Automatically inferring file syntax with afl-analyze

Post Syndicated from Unknown original https://lcamtuf.blogspot.com/2016/02/say-hello-to-afl-analyze.html

The nice thing about the control flow instrumentation used by American Fuzzy Lop is that it allows you to do much more than just, well, fuzzing stuff. For example, the suite has long shipped with a standalone tool called afl-tmin, capable of automatically shrinking test cases while still making sure that they exercise the same functionality in the targeted binary (or that they trigger the same crash). Another similar tool, afl-cmin, employed a similar trick to eliminate redundant files in any large testing corpora.

The latest release of AFL features another nifty new addition along these lines: afl-analyze. The tool takes an input file, sequentially flips bytes in this data stream, and then observes the behavior of the targeted binary after every flip. From this information, it can infer several things:

  • Classify some content as no-op blocks that do not elicit any changes to control flow (say, comments, pixel data, etc).
  • Checksums, magic values, and other short, atomically compared tokens where any bit flip causes the same change to program execution.
  • Longer blobs exhibiting this property – almost certainly corresponding to checksummed or encrypted data.
  • “Pure” data sections, where analyzer-injected changes consistently elicit differing changes to control flow.

This gives us some remarkable and quick insights into the syntax of the file and the behavior of the underlying parser.

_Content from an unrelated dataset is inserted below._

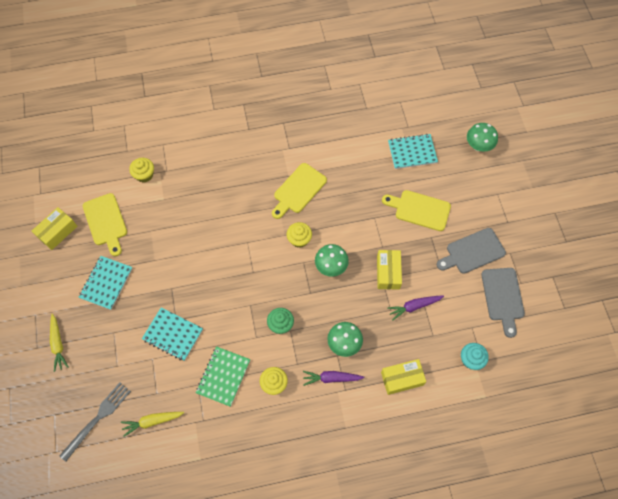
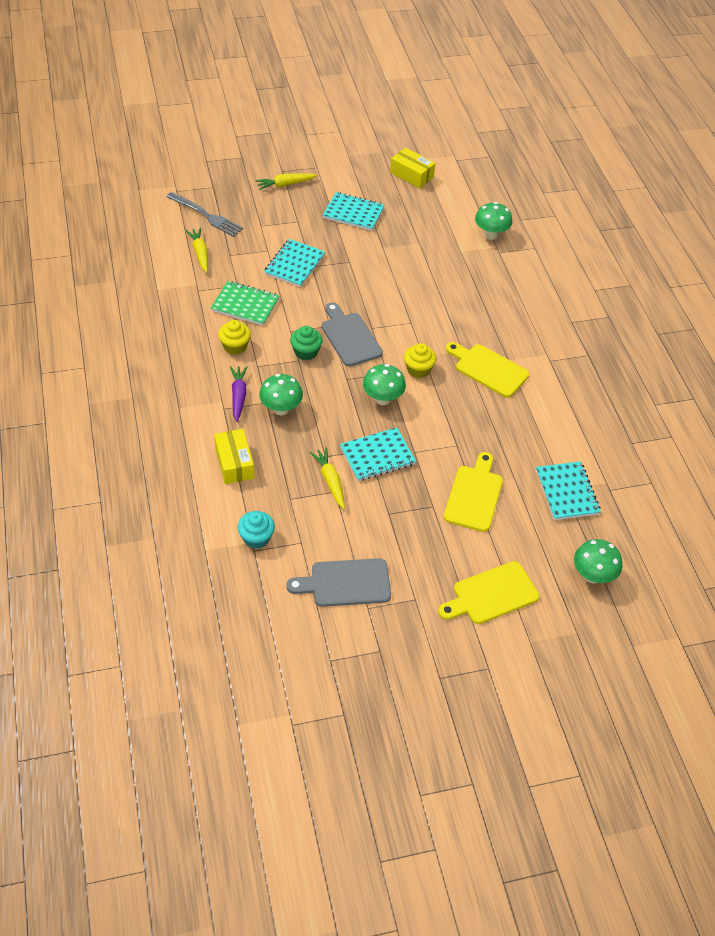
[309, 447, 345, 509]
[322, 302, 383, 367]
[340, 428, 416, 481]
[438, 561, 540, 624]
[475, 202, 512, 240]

It may sound too good to be true, but actually seems to work in practice. For a quick demo, let’s see what afl-analyze has to say about running cut -d ‘ ‘ -f1 on a text file:

We see that cut really only cares about spaces and newlines. Interestingly, it also appears that the tool always tokenizes the entire line, even if it’s just asked to return the first token. Neat, right?

Of course, the value of afl-analyze is greater for incomprehensible binary formats than for simple text utilities; perhaps even more so when dealing with black-box parsers (which can be analyzed thanks to the runtime QEMU instrumentation supported in AFL). To try out the tool’s ability to deal with binaries, let’s check out libpng:

This looks pretty damn good: we have two four-byte signatures, followed by chunk length, four-byte chunk name, chunk length, some image metadata, and then a comment section. Neat, right? All in a matter of seconds: no configuration needed and no knobs to turn.

Of course, the tool shipped just moments ago and is still very much experimental; expect some kinks. Field testing and feedback welcome!